Investment Strategies
Pictet Fund Goes Bearish On Emerging Currencies, Cites Risk Worries

Pictet emerging markets debt fund manager Simon Lue-Fong has switched to a bearish posture as risk aversion has set in on currency markets, according to the Financial Times.
The Pictet Funds Emerging Local Currency Debt fund, which fell by just 0.9 per cent in 2008 as markets plummeted, is now underweight most currencies after the market corrections since January, the publication said.
Mr Lue-Fong says: “Up to the end of January, we were pro-risk. We had a host of long foreign exchange positions around the globe, and we were pretty ‘flatish’ rates everywhere.”
“But a combination of events led us to be a bit cautious,” he said.
The “benchmark aware” fund aims to outperform the JP Morgan Government Bond Index – Emerging Markets Global Diversified by 1-3 percentage points a year, the publication said.
Over the last three years it has outperformed by 2.34 percentage points a year on average, notching up three-year growth of 39.12 per cent versus growth of 32.1 per cent on the index, according to the group.

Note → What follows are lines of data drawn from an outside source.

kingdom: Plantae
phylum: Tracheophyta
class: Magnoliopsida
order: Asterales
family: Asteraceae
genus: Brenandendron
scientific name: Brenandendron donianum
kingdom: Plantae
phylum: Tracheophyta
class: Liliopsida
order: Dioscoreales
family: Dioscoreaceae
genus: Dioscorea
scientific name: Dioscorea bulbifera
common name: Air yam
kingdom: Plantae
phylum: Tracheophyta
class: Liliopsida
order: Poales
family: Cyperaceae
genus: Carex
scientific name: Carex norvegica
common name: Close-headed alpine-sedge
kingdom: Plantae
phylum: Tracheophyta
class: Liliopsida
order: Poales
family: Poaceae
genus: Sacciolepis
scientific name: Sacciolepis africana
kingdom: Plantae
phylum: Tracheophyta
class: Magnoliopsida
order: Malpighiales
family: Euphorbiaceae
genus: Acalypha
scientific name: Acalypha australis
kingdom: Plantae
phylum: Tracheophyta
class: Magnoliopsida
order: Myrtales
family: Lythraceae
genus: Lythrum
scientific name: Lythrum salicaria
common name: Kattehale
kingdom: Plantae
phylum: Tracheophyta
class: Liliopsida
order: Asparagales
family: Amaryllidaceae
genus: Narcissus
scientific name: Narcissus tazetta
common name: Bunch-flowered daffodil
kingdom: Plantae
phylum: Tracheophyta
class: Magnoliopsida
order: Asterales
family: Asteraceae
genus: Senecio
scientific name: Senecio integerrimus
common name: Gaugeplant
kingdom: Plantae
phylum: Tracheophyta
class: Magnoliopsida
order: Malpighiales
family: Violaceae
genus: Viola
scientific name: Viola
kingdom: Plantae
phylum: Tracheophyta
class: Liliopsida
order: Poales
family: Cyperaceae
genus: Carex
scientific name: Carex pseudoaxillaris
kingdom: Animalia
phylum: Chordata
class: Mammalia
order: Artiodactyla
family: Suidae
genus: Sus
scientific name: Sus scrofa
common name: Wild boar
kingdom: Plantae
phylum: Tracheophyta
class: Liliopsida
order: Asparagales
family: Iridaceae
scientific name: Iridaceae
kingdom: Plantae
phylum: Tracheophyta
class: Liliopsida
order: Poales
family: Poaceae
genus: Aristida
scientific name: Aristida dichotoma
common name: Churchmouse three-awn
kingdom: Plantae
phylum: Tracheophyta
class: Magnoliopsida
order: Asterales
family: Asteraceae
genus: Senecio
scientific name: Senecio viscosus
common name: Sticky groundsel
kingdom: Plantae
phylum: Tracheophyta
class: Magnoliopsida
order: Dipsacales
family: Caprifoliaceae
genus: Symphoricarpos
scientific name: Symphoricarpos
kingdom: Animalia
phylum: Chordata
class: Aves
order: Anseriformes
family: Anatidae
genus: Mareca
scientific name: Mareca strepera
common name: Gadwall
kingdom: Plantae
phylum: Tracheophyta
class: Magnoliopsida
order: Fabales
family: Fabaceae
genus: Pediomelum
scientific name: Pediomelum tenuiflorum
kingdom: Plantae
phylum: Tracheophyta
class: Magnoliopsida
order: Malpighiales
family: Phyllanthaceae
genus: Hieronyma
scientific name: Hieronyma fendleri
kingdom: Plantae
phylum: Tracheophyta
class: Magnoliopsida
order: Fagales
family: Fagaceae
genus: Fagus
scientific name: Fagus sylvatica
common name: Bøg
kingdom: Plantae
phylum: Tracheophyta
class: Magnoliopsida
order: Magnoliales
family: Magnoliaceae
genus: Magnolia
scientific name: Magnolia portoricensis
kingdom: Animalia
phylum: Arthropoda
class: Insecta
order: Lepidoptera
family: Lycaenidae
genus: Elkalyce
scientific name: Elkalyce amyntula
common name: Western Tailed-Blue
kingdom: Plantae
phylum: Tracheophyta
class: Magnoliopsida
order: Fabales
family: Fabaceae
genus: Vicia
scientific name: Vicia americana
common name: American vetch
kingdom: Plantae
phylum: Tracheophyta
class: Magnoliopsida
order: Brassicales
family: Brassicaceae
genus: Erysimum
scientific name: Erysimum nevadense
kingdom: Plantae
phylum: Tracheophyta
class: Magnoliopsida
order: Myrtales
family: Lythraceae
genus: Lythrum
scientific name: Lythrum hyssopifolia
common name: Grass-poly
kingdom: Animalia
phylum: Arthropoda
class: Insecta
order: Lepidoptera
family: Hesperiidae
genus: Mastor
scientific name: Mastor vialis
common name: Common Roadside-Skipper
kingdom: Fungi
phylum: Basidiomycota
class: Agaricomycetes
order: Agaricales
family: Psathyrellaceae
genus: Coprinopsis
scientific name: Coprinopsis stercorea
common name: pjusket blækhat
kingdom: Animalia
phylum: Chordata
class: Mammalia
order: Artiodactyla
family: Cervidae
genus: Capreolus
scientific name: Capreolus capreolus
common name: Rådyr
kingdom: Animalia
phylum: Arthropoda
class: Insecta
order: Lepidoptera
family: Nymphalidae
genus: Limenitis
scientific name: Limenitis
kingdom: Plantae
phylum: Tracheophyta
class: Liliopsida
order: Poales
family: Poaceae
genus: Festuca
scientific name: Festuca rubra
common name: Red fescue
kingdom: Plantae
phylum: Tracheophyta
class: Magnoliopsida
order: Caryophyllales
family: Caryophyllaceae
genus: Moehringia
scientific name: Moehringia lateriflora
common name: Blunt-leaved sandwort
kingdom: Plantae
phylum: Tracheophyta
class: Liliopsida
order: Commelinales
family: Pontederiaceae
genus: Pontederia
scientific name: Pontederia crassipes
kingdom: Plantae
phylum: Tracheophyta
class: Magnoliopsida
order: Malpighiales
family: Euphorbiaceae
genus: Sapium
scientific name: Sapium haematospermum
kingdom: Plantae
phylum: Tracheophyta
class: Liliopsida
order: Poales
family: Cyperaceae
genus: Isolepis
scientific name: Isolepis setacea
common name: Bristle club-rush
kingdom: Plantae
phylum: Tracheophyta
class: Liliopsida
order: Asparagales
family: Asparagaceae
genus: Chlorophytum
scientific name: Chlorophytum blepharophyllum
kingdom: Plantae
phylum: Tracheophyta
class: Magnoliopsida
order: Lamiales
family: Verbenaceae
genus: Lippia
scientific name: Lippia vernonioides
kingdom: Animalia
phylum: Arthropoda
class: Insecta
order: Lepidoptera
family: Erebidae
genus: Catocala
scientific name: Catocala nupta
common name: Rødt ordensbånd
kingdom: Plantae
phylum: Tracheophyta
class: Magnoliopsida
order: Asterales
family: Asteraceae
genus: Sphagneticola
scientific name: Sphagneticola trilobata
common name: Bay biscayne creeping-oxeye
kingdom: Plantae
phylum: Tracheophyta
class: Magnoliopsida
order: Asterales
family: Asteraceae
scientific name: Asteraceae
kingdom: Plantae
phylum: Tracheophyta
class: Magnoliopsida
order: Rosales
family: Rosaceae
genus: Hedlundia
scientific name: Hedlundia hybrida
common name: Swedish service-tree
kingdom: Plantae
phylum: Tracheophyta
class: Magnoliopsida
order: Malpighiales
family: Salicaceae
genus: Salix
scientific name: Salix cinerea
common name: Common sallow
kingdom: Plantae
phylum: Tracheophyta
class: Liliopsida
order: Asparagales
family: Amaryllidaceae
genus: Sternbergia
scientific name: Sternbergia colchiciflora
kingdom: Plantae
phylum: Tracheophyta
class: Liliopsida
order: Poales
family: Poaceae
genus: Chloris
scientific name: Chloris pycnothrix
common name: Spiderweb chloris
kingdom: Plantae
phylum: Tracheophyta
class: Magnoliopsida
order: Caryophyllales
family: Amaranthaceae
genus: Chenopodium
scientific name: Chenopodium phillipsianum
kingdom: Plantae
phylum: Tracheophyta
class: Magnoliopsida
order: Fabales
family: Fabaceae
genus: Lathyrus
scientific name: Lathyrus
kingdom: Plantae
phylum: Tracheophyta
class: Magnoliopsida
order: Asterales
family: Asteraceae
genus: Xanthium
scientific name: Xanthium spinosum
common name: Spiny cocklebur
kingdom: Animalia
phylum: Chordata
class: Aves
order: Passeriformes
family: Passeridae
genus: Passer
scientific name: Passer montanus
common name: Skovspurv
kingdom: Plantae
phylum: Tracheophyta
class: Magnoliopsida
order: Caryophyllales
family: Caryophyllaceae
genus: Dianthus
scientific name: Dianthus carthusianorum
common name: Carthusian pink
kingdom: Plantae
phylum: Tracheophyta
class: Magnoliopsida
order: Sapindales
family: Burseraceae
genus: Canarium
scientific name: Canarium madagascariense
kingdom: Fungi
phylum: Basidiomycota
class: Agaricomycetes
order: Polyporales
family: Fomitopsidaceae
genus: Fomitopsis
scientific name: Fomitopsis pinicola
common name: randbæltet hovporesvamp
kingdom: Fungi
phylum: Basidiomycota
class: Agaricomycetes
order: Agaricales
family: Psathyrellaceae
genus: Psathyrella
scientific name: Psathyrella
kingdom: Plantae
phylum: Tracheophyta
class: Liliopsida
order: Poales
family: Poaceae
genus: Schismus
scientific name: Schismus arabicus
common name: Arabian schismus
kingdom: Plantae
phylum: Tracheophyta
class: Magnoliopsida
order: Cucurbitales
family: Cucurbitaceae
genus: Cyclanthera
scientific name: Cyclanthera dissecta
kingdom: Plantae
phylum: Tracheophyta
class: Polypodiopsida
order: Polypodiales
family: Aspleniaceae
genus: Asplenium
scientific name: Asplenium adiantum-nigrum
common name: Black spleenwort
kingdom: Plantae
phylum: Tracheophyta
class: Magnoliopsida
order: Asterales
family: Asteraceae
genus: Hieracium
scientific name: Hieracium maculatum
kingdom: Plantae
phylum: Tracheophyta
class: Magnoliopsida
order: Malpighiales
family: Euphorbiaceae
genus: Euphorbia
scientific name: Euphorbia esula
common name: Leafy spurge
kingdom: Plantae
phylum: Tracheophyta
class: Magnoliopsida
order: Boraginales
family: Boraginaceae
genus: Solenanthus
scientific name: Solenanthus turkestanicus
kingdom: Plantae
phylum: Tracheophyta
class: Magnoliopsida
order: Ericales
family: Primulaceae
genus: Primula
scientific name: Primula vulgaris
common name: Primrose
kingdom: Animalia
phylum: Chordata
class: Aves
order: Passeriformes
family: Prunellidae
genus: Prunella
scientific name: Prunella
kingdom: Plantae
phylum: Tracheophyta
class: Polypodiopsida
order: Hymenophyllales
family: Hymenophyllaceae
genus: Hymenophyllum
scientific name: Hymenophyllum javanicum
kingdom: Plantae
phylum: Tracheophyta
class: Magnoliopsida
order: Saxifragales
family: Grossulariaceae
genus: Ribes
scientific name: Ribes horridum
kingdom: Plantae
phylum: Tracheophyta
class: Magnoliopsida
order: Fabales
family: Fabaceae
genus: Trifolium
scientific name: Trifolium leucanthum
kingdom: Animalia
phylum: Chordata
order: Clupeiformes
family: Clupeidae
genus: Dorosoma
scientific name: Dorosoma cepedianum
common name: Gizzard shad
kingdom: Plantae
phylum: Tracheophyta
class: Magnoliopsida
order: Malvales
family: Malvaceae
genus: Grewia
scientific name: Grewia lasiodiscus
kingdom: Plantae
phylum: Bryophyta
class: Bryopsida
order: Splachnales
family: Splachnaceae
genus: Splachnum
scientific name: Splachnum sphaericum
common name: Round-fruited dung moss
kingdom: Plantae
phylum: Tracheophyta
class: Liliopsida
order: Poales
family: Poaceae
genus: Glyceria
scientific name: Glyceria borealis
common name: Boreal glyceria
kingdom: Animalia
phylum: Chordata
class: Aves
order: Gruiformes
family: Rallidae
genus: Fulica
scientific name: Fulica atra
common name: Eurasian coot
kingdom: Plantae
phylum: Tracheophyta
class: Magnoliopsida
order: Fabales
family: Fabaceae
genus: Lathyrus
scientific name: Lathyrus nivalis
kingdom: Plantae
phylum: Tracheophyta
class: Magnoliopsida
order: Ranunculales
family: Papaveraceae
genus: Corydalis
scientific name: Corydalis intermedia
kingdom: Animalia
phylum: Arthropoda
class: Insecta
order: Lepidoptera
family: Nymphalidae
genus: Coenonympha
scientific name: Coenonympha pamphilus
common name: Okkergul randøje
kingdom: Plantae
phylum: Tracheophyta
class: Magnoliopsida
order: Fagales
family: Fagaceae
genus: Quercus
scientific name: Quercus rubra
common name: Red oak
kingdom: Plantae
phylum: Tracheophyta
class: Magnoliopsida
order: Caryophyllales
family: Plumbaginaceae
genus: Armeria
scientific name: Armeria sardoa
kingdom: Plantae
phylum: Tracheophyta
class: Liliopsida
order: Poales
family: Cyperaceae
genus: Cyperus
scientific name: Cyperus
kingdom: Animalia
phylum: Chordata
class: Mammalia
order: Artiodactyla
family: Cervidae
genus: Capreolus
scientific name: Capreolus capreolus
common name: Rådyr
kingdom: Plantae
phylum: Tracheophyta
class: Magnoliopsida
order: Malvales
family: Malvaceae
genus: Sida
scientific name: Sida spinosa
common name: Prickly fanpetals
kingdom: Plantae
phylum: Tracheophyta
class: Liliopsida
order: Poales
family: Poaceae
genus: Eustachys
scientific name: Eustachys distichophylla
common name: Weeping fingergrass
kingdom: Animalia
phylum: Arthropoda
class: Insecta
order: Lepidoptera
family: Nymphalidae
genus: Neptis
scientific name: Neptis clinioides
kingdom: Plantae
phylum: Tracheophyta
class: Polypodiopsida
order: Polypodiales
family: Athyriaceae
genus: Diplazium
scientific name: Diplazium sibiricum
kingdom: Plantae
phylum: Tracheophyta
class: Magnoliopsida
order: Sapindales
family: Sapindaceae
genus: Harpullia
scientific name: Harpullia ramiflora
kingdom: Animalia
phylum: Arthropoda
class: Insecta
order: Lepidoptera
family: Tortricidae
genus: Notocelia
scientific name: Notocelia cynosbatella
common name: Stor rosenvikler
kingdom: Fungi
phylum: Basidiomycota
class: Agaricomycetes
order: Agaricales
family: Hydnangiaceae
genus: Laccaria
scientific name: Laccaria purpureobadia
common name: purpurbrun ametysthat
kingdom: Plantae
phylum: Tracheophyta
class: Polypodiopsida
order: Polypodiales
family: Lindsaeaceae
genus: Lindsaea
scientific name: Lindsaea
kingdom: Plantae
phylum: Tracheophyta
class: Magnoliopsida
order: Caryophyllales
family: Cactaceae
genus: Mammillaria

Mr Lue-Fong, whose emerging debt team runs $6.5 billion (£4.2 billion, €4.8 billion) of assets at Pictet, says markets had a strong run leading up to the end of January, boosting the risk of a correction, while fears began mounting of monetary tightening in China.
The Luxembourg-domiciled fund is now underweight the Polish zloty, the euro, the Hungarian forint, the Taiwanese dollar and the Philippine peso. Mr Lue-Fong said: “Pretty much one of the only currencies we are still long on is the Brazilian real.”